В те дни быть сумасшедшим не считалось позором, но, с другой стороны, и особой чести тебе не делало. Мы, побывавшие на войне, восхищались теми, кто сошел там с ума, ибо понимали, что свело их с ума что-то непереносимое. Непереносимое для них потому, что они сделаны из более тонкого и хрупкого металла, или потому, что они по простоте душевной поняли все слишком ясно.
Можно было еще много написать о бедном Скотте, о сложных его трагедиях, о его щедрости и верности, и я написал — и не включил. О нем написали другие люди, и тем, кто писал о нем, не зная его, я старался помочь, рассказывая о том, что я знал, — о его великодушных и добрых поступках. Но книга эта — о первой части парижской жизни и некоторых подлинных ее аспектах, а Скотт не знал этого раннего Парижа, в котором мы жили и работали, который любили и который всегда казался мне не похожим на все, что я читал о нем. Весь тот Париж не уместить ни в какую одну книгу, и я пытался писать по старому правилу: насколько хороша книга, судит пишущий ее по тому, насколько хорош материал, от которого он отказался. Выпало много интересного и поучительного, и эта книга — скорее попытка отцедить, чем расширить. Тут нет Андре Массона и Миро, хотя им полагалось бы быть, нет Жида, учившего меня, как наказывать кошку; нет ничего о том, как Эван Шипмен и Гарольд Стернс размотали наследство Эвана, когда он достиг совершеннолетия, — но это история прямо из Достоевского. Не включил я ни «Стад Анастази» на улице Пельпор, где боксеры работали официантами, ни тренировки Ларри Гейнса, ни замечательные бои в старом Зимнем цирке и в Парижском цирке, ни многих моих лучших друзей — Билла Берда, Марка Стрейтера, — ни Шварцвальд, ни рассказы об Эзре и Элиоте и о «Bel Esprit», ни о том, как Эзра оставил мне банку с опиумом для Чивера Даннинга, ни правду о Форде. Я сокращал безжалостно, и надеюсь, что от этого оставшееся станет сильнее. Я выбросил и то, как началось с Полиной. Хорошо было бы закончить этим книгу, только было это началом, а не концом. Так или иначе, я написал это и не включил. Рассказ цел, им откроется другая книга. Описать это можно только беллетристически. Здесь больше всего счастья, и это самая грустная книга из всех, мне известных. Но она будет позже.
Париж никогда не кончается, но это, может быть, даст вам верное представление о некоторых людях, местах и стране в то время, когда Хэдли и я верили, что мы неуязвимы. Но мы не были неуязвимы, и так закончилась первая часть Парижа. Теперь никто не поднимается в гору на лыжах, и почти все ломают ноги, и, может быть, все-таки легче сломать ногу, чем разбить себе сердце, хотя говорят, что разбивается все, а сросшееся иногда становится еще прочнее. Так ли это, не знаю, хотя помню, кто это сказал. Но таким вот был Париж в ранние дни, когда мы были очень бедны и очень счастливы. Есть другая книга о том, чего недостает здесь, и, конечно, всегда есть истории, которые утрачены.
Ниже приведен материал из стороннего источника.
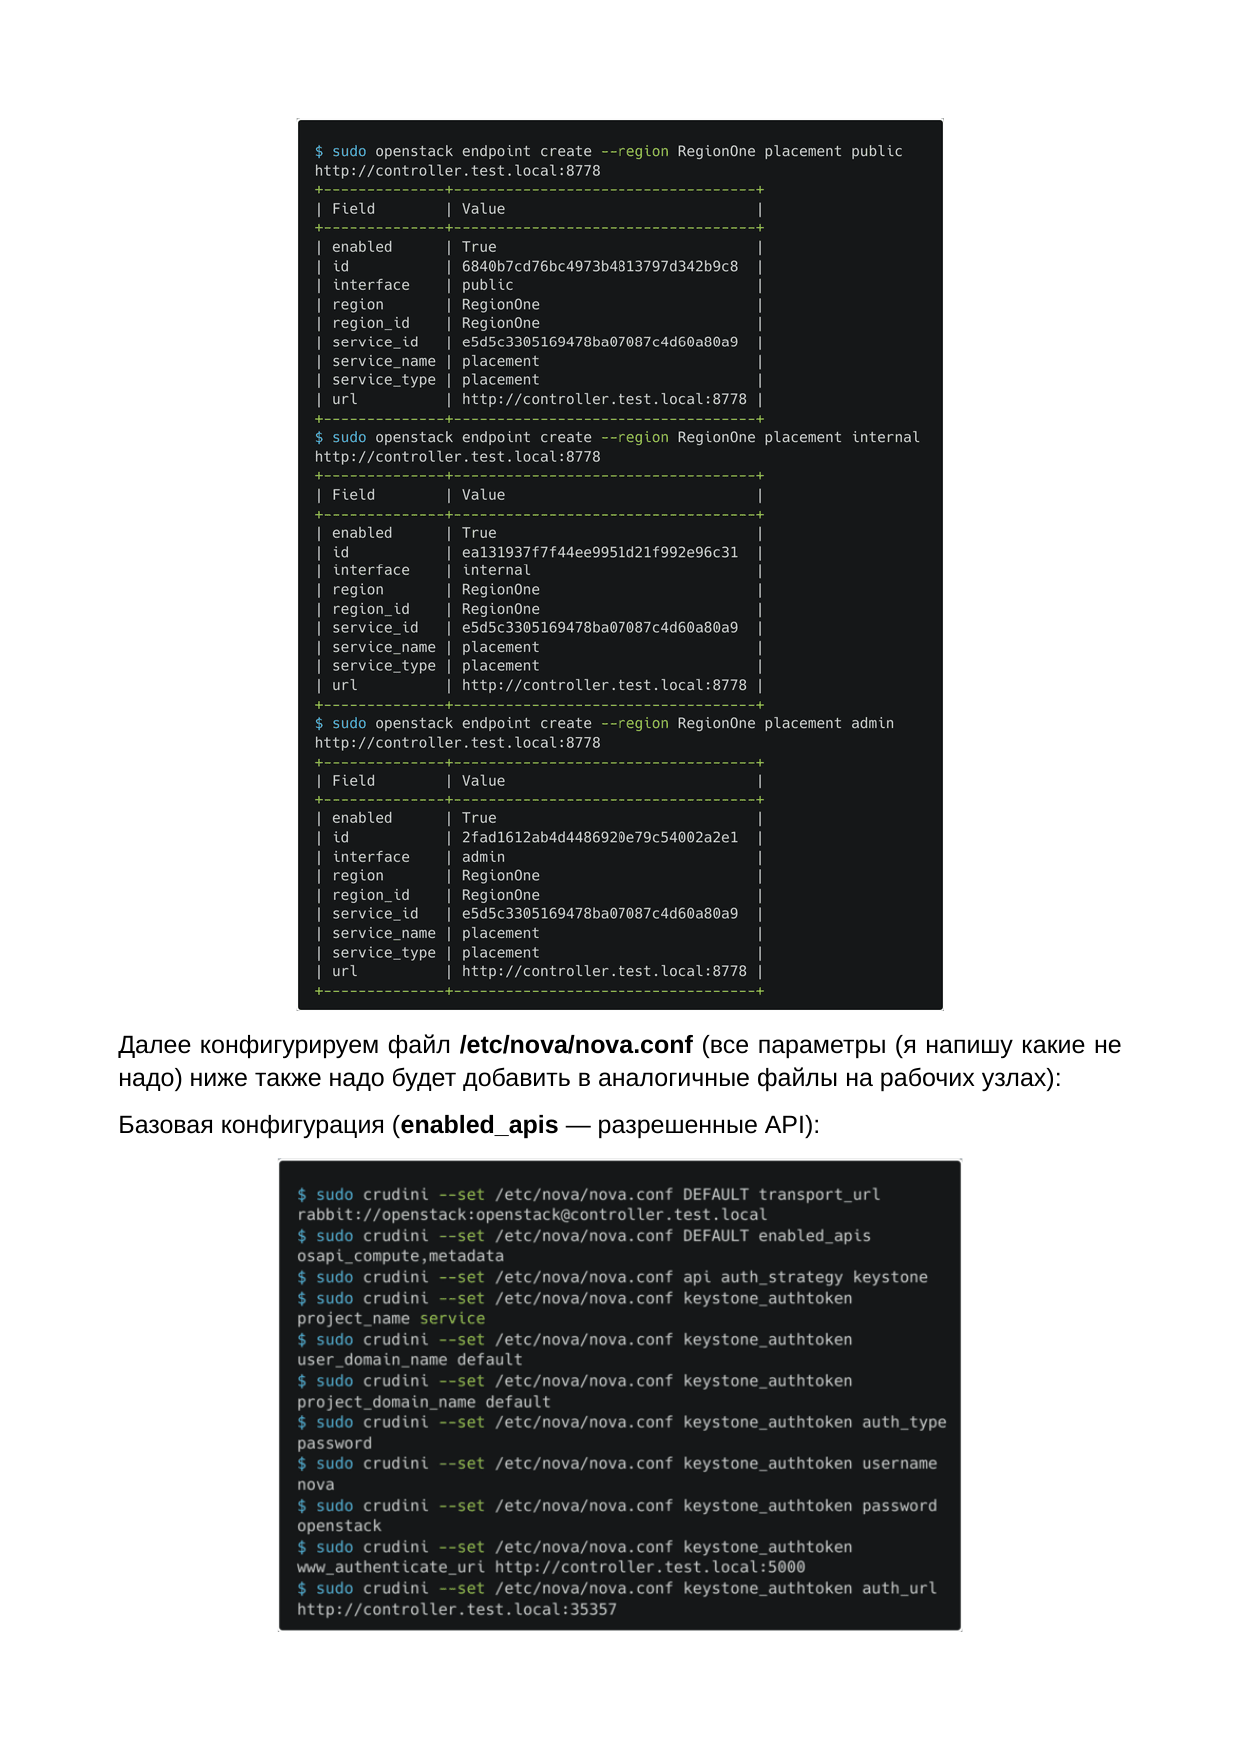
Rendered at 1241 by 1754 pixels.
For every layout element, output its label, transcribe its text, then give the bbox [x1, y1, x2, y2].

picture [296, 118, 944, 1011]
text Базовая конфигурация (enabled_apis — разрешенные API): [118, 1111, 1122, 1139]
text Далее конфигурируем файл /etc/nova/nova.conf (все параметры (я напишу какие не надо) ниже также надо будет добавить в аналогичные файлы на рабочих узлах): [118, 1030, 1122, 1092]
picture [277, 1158, 963, 1632]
Таков пока что конец. Париж никогда не кончался. Но это конец первой основной части Парижа, которая всегда казалась мне отличной от того, что я читал о ней.
Очень много еще следовало написать о Скотте, о его сложных трагедиях, его великодушии и верности; я написал это и не включил. О нем написали другие люди, и я старался помочь им в том, о чем знал. Эта книга — о первой части Парижа, а Скотт не знал того раннего Парижа, который знали и любили мы и в котором работали. Этот Париж не уместить в одну книгу, и я пытался писать по старому правилу: насколько хороша книга, судит пишущий ее по тому, насколько хорош материал, от которого он отказался. Вторая часть Парижа была прекрасна, хотя начиналась трагически. Эту часть, часть с Полиной, я не выбросил, а приберег для начала другой книги. Эта история — начало, а не конец.
Книга может получиться хорошей, она рассказывает о многом, чего никто не знает, в ней есть любовь, раскаяние, покаяние и невероятное счастье, и последняя печаль.
Эту часть, часть с Полиной, я не выбросил, а приберег для начала другой книги. Она называется: «Рыба-лоцман, богачи и другие рассказы».